START Excerpt provided
# LMIs in Control/pages/Positive Real Lemma

Positive Real Lemma

The Positive Real Lemma is a variation of the Kalman–Popov–Yakubovich (KYP) Lemma. The Positive Real Lemma can be used to determine if a system is passive (positive real).

## The System

{\displaystyle {\begin{aligned}{\dot {x}}(t)&=Ax(t)+Bu(t)\\y(t)&=Cx(t)+Du(t)\\x(0)&=x_{0}\end{aligned}}}

where ${\displaystyle x(t)\in \mathbb {R} ^{n}}$ , ${\displaystyle y(t)\in \mathbb {R} ^{m}}$ , ${\displaystyle u(t)\in \mathbb {R} ^{q}}$ , at any ${\displaystyle t\in \mathbb {R} }$ .

## The Data

The matrices ${\displaystyle A,B,C,D}$  are known.

## The LMI: The Positive Real Lemma

Suppose ${\displaystyle {\hat {G}}(s)(A,B,C,D)}$  is the system. Then the following are equivalent.
END Excerpt provided
START Supplied records
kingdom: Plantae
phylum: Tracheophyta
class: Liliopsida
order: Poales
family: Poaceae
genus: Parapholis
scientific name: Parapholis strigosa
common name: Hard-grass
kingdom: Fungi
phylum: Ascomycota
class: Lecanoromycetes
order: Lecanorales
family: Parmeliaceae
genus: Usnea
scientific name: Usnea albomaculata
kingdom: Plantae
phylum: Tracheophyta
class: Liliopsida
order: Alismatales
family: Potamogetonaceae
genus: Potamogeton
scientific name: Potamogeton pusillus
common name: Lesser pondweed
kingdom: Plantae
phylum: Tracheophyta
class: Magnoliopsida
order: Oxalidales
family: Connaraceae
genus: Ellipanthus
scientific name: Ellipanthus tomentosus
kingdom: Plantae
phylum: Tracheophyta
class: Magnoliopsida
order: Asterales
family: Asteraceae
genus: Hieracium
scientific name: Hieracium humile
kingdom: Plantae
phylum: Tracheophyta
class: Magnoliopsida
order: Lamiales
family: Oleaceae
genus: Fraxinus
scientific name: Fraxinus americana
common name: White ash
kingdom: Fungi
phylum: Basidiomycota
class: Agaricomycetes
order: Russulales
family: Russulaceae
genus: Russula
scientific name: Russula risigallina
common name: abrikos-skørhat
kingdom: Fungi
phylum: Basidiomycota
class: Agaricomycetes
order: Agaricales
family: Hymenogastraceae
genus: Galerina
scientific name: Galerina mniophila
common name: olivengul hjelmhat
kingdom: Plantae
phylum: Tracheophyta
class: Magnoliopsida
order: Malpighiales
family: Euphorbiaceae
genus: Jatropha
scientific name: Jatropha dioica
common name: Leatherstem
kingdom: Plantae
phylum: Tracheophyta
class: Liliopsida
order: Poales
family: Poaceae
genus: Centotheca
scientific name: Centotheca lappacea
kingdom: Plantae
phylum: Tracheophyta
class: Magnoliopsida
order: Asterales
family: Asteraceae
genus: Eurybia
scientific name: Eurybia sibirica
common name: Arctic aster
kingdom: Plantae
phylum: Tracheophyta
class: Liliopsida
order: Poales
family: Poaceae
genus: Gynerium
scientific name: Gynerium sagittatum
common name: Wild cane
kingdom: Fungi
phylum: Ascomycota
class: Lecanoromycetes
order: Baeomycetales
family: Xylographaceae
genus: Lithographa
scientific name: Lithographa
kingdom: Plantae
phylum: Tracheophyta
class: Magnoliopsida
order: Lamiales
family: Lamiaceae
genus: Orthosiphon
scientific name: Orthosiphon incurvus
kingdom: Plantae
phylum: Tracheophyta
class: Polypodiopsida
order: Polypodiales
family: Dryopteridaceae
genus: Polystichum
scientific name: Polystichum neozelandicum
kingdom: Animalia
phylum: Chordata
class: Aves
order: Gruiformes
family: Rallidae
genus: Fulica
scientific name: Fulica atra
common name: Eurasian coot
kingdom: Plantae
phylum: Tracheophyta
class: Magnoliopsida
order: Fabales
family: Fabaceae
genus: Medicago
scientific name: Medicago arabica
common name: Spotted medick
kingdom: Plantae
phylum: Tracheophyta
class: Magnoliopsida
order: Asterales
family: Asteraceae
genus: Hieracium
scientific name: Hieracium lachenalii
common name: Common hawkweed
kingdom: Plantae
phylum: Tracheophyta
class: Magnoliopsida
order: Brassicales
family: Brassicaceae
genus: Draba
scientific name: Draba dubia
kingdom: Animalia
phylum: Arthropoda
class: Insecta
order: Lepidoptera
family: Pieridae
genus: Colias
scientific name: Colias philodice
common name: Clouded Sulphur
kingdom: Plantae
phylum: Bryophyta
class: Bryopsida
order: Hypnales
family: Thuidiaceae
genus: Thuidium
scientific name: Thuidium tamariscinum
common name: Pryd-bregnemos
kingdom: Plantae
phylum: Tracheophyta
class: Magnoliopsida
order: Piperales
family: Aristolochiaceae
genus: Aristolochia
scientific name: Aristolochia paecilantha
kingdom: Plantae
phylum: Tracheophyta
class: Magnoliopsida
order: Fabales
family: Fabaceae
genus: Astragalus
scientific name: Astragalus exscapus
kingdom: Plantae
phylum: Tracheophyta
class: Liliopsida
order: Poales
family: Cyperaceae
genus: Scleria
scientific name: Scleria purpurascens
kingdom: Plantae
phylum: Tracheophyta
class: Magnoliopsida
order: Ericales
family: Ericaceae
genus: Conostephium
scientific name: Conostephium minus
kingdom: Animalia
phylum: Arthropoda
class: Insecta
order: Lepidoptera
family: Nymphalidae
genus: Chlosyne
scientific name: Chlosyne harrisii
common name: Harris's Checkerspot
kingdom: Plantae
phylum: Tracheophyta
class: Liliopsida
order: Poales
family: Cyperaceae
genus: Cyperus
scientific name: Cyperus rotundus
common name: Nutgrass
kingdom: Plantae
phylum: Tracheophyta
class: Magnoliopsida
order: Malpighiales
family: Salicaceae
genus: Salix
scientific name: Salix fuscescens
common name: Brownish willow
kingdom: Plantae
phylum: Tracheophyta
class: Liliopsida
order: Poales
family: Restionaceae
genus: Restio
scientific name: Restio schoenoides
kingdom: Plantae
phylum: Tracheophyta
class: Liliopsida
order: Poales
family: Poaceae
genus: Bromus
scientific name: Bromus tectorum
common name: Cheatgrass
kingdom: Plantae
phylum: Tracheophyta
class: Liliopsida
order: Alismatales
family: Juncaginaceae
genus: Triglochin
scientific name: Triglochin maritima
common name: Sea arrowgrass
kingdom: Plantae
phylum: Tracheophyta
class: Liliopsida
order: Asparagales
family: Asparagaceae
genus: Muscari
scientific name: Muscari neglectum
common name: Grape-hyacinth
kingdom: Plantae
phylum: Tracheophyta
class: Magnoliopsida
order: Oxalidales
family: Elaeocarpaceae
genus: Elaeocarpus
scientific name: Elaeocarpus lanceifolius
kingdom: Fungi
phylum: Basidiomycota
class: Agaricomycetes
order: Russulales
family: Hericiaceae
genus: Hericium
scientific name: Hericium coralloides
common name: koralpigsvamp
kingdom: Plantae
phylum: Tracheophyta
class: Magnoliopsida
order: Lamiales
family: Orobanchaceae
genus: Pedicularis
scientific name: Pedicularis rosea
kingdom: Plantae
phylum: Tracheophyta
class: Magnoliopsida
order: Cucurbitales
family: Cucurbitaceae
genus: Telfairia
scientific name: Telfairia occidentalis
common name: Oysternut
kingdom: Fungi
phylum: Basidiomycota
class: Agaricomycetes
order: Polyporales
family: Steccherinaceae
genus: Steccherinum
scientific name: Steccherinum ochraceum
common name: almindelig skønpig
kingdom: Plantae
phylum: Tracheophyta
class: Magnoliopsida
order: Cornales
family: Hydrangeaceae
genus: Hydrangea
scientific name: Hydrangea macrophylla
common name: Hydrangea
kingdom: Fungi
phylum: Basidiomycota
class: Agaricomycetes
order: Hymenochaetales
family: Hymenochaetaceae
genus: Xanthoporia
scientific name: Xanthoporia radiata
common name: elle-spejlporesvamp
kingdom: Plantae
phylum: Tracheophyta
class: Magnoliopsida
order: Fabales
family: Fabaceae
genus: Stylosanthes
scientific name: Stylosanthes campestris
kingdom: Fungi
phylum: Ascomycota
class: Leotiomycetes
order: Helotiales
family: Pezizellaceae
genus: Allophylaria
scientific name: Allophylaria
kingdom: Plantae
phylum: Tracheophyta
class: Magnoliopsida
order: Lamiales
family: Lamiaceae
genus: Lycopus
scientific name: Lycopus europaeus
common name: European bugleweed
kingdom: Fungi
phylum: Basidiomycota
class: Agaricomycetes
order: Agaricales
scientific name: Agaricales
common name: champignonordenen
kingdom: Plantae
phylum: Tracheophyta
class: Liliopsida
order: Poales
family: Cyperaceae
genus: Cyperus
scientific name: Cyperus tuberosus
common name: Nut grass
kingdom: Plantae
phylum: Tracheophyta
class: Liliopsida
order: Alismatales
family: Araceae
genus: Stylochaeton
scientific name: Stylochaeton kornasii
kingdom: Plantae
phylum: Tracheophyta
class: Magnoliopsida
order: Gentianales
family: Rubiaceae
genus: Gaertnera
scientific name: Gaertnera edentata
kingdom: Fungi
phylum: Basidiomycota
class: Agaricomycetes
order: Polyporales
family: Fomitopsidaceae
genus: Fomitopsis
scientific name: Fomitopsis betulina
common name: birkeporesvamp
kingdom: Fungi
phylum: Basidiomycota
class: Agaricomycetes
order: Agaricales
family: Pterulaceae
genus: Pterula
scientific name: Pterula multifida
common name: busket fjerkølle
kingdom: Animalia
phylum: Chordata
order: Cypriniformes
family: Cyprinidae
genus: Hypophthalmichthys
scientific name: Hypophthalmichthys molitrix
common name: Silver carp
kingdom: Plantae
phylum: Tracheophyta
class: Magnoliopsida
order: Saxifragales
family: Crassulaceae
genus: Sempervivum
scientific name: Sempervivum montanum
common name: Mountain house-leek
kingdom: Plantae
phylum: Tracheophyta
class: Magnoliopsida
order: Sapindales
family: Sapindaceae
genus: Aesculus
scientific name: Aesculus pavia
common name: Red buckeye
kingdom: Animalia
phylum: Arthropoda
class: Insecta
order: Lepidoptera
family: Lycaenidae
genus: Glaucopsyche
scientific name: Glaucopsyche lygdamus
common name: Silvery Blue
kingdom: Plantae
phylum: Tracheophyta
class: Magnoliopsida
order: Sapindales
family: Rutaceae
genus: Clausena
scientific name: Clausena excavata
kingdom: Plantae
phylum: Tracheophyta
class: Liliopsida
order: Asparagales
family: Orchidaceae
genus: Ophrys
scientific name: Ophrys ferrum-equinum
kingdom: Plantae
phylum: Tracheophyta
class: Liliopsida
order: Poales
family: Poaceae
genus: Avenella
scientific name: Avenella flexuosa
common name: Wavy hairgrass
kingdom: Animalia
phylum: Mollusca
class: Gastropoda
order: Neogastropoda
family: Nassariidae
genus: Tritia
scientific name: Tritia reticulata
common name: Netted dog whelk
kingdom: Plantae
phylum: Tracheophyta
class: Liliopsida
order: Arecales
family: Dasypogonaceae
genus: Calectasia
END Supplied records
Tasks to perform →
1) According to the page on the Positive Real Lemma, what is that lemma a variation of?
2) From the records, copy out the lines starting at the one containing "genus: Telfairia" and ending after the one containing "genus: Stylosanthes", with nothing added.

Exercise answers →
1) The Kalman–Popov–Yakubovich (KYP) Lemma.

2)
genus: Telfairia
scientific name: Telfairia occidentalis
common name: Oysternut
kingdom: Fungi
phylum: Basidiomycota
class: Agaricomycetes
order: Polyporales
family: Steccherinaceae
genus: Steccherinum
scientific name: Steccherinum ochraceum
common name: almindelig skønpig
kingdom: Plantae
phylum: Tracheophyta
class: Magnoliopsida
order: Cornales
family: Hydrangeaceae
genus: Hydrangea
scientific name: Hydrangea macrophylla
common name: Hydrangea
kingdom: Fungi
phylum: Basidiomycota
class: Agaricomycetes
order: Hymenochaetales
family: Hymenochaetaceae
genus: Xanthoporia
scientific name: Xanthoporia radiata
common name: elle-spejlporesvamp
kingdom: Plantae
phylum: Tracheophyta
class: Magnoliopsida
order: Fabales
family: Fabaceae
genus: Stylosanthes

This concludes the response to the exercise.